[出典抜粋]
☆ ☆ ☆ ☆

女性は更年期を境に急速に骨が弱くなります。体を支えるだけでなく、全身の健康にも関与しているのが骨。今回は骨の強さや役割、骨が弱くなる原因を中村光伸さんにお伺いしました。
今回の話を伺った先生
光伸メディカルクリニック院長。整形外科医、医学博士。近年、注目の若返りホルモン「オステオカルシン」の研究を進め、骨の強化と全身の機能回復を両立する「骨たたき体操」を考案。近著に『医者が考案した骨粗しょう症を防ぐ1分間骨たたき』(アスコム)がある
骨の強さは骨密度と骨の「質」で決まる
「骨の強さを示す指標のひとつが『骨密度』。骨の中のカルシウムなどのミネラル量を示す値です。しかし、それだけでは十分ではなく、『骨質』も重要です。骨はカルシウムが約70%、残り約30%はコラーゲンなどでできています。タンパク質(コラーゲン)が骨の土台をつくり、そこにカルシウムが付着しています。この土台のコラーゲンが劣化したり減少すると、骨質が悪くなります。骨の強度は骨密度と骨質で決まるのです」。
骨密度は各地域の保健センターで測定可能。骨質は特定の医療機関で、食事内容などの問診、血液検査で骨代謝マーカーやビタミンD・Kの数値などから予測できます。
骨の強度とは?
骨の健康には、骨の量(=骨密度)が7割、骨の質(=骨質)が3割の比率で関係しています。骨質を観察していくことも大切!
女性は60歳を過ぎたら骨粗しょう症予備軍!
「骨はつねに生まれ変わっています。古くなった骨は破骨細胞により壊され(骨吸収)、新しい骨をつくる骨芽細胞がそれを再生(骨形成)します。しかし、年齢とともにこのバランスがくずれ、骨吸収に対して骨形成が追いつかなくなり、結果、骨が弱くなります。その最大の原因は女性ホルモンの急激な減少です。女性ホルモンには骨形成を促進し、骨吸収を抑制する働きがあるため、女性は更年期世代になると骨が弱くなります。閉経後の60歳以降は全員が骨粗しょう症予備軍だといえます」(中村先生)。
骨形成を促すには、骨へ適度な刺激と骨形成を助ける栄養素の摂取が大切!

☆ ☆ ☆ ☆

[作成内容]
骨の強さについての本文から、「女性は60歳を過ぎたら骨粗しょう症予備軍!」から「骨形成を促すには、骨へ適度な刺激と骨形成を助ける栄養素の摂取が大切!」までのすべてを一字も変えずに引用してください。 各行はこの作業とは関係がありません。

☆ ☆ ☆ ☆

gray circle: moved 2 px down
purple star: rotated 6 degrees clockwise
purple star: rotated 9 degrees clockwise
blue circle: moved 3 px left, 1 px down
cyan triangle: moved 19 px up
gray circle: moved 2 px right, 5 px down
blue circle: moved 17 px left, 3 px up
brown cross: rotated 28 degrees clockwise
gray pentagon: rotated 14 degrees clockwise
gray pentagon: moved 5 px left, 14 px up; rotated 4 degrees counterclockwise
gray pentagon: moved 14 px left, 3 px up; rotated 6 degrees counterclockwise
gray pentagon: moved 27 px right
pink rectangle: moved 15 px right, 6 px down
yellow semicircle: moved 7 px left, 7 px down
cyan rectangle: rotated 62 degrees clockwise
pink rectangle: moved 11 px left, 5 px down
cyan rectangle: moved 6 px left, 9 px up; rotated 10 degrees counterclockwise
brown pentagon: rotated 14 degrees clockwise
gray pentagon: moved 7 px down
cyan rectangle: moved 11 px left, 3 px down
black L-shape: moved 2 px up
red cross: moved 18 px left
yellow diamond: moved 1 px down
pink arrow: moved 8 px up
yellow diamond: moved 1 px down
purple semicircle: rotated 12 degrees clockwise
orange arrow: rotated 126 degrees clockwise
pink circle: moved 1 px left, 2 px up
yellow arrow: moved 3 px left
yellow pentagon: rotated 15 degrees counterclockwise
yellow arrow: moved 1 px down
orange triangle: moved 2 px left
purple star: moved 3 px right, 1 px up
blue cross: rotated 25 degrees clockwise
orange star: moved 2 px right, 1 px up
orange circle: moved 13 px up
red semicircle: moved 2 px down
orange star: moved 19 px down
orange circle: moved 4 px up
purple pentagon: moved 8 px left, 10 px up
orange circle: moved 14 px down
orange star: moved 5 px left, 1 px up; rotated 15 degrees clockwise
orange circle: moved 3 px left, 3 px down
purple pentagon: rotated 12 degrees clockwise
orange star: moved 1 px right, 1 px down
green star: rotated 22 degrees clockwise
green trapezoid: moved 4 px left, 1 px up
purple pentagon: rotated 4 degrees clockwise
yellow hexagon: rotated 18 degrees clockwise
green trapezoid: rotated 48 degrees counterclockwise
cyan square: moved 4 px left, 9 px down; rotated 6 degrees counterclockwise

☆ ☆ ☆ ☆

[解答欄]
女性は60歳を過ぎたら骨粗しょう症予備軍!
「骨はつねに生まれ変わっています。古くなった骨は破骨細胞により壊され(骨吸収)、新しい骨をつくる骨芽細胞がそれを再生(骨形成)します。しかし、年齢とともにこのバランスがくずれ、骨吸収に対して骨形成が追いつかなくなり、結果、骨が弱くなります。その最大の原因は女性ホルモンの急激な減少です。女性ホルモンには骨形成を促進し、骨吸収を抑制する働きがあるため、女性は更年期世代になると骨が弱くなります。閉経後の60歳以降は全員が骨粗しょう症予備軍だといえます」(中村先生)。
骨形成を促すには、骨へ適度な刺激と骨形成を助ける栄養素の摂取が大切!